It was just harmless teasing at first. They didn't know how "extra rice" comments got me down in the dumps. They didn't know that I envied all the girls who could wear "free size" clothes while I immediately headed to the plus size section. They didn't know how badly I criticized my own clothes, and beyond that, my appearance in general.
The people I went to high school with knew I was not "on the lighter side" of the weighing scale. But because of the stress of senior year and the college applications taking their toll on me, I started skipping breakfast and eating at irregular intervals.
I lost weight. I couldn't be more happy about it. Who doesn't want to be thin without all the workout, right? It felt like I was coming out of my shell. For a while there, I gained some confidence—wearing clothes that fit better would do that to you.
But then high school ended and along with college came a slightly bigger allowance and, well, new friends to hang out with. One favorite way to hang out? By finding snacks around campus. The few minutes between classes were spent with a burger in hand or even a serving of fries at the nearest fast food joint. I was hungry, so I ate. I was bored, so I ate. I was stressed, so I ate. A friend was hungry, bored, or stressed, so we ate.
There was always a reason to spend money on food. And then, eventually, a reason to buy new clothes. Because the ones I had were starting to feel just a little tighter. Again. I was back to ballooning—and I cried about it. A lot.

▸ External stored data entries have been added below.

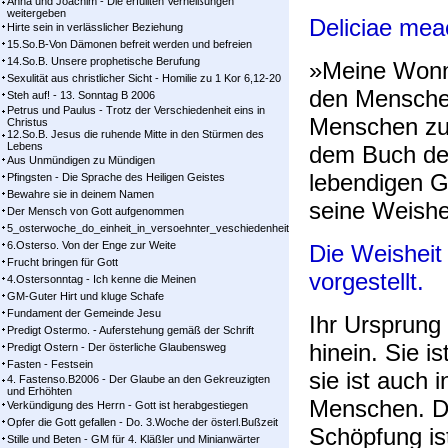
Anna und Joachim - Die erfüllten Verheißungen
weitergeben
Deliciae mea
Hirte sein in verlässlicher Beziehung
15.So.B-Von Dämonen befreit werden und befreien
14.So.B. Unsere prophetische Berufung
»Meine Wonne
Sexulität aus christlicher Sicht - Homilie zu 1 Kor 6,12-20
den Menschen
Steh auf! - 13. Sonntag B 2006
Petrus und Paulus - Trotz der Verschiedenheit eins in
Menschen zu
Christus
12.So.B. Jesus die ruhende Mitte in den Stürmen des
Lebens
dem Buch der
Aus Unmündigen zu Mündigen
lebendigen G
Pfingsten - Die Sprache des Heiligen Geistes
Bewahre sie in deinem Namen
seine Weishe
Der Mensch von Gott aufgenommen
5_osterwoche_do_einheit_in_versoehnter_veschiedenheit
6.Osterso. Von der Enge zur Weite
Die Weisheit
Frucht bringen für Gott
vorgestellt.
4.Ostersonntag - Ich kenne die Meinen
GM-Guter Hirt und kluge Schafe
Fundament der Gemeinde Jesu
Ihr Ursprung 
Predigt Ostermo. - Auferstehung gemäß der Schrift
hinein. Sie i
Predigt Ostern - Der österliche Glaubensweg
Fasten - Festsein
sie ist auch 
4. Fastenso.B2006 - Der Glaube an den Gekreuzigten
und Erhöhten
Menschen. Da
Verkündigung des Herrn - Gott ist herabgestiegen
Opfer die Gott gefallen - Do. 3.Woche der österl.Bußzeit
Schöpfung is
Stille und Beten - GM für 4. Kläßler und Minianwärter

When I lost weight, I thought I was finally getting a chance to look my best. Then I gained all the weight back, and it felt like karma was trying to prove a point. Believe me, when you're struggling with maintaining your grades, the last thing you want is to receive comments about how you were "not taking care of yourself."
Believe me, when you're struggling with maintaining your grades, the last thing you want is to receive comments about how you were "not taking care of yourself."
"You've already lost weight, why did you let yourself gain it all back?" As if it were that easy. It gets worse because no matter how often they see me, they would make the same comments over and over again. The confidence I gained? All gone. Replaced by a cringe every time I would catch a glimpse of how I looked in the mirror.
But amidst all this, I learned one thing: I will hear all the wrong things at the wrong time, but it's up to me to deal with them. It's up to me to love my own body. Because everyone else will find flaws in it. I shouldn't join them. I owed that to myself.
So I just smiled, kept silent about their comments, or quipped witty responses when I was in a good mood. The phrase "if you ignore it, it will go away," suddenly had a new meaning to me. I ignored their comments about my weight gain and they eventually grew tired of it. I spoke up when the stubborn few refused to back down. I threw the term "body positivity" around, educating them instead of letting them undo the progress I was making when it came to loving myself.
And I found something else to focus on: empowering others.
Instead of being part of the cycle, I chose to tell other girls that they looked good. I realized that a small comment about my muffin top got me down, but an equally random statement about how I looked less sickly made up for it. I did that for others, and seeing their face light up made me feel even better than when I got the compliment myself. Words really do have that kind of power. We just have to choose our words carefully.
It was just harmless teasing from others, but I learned a lot from it. I learned to see the beauty in myself and in others, and it did come in all sizes and shapes.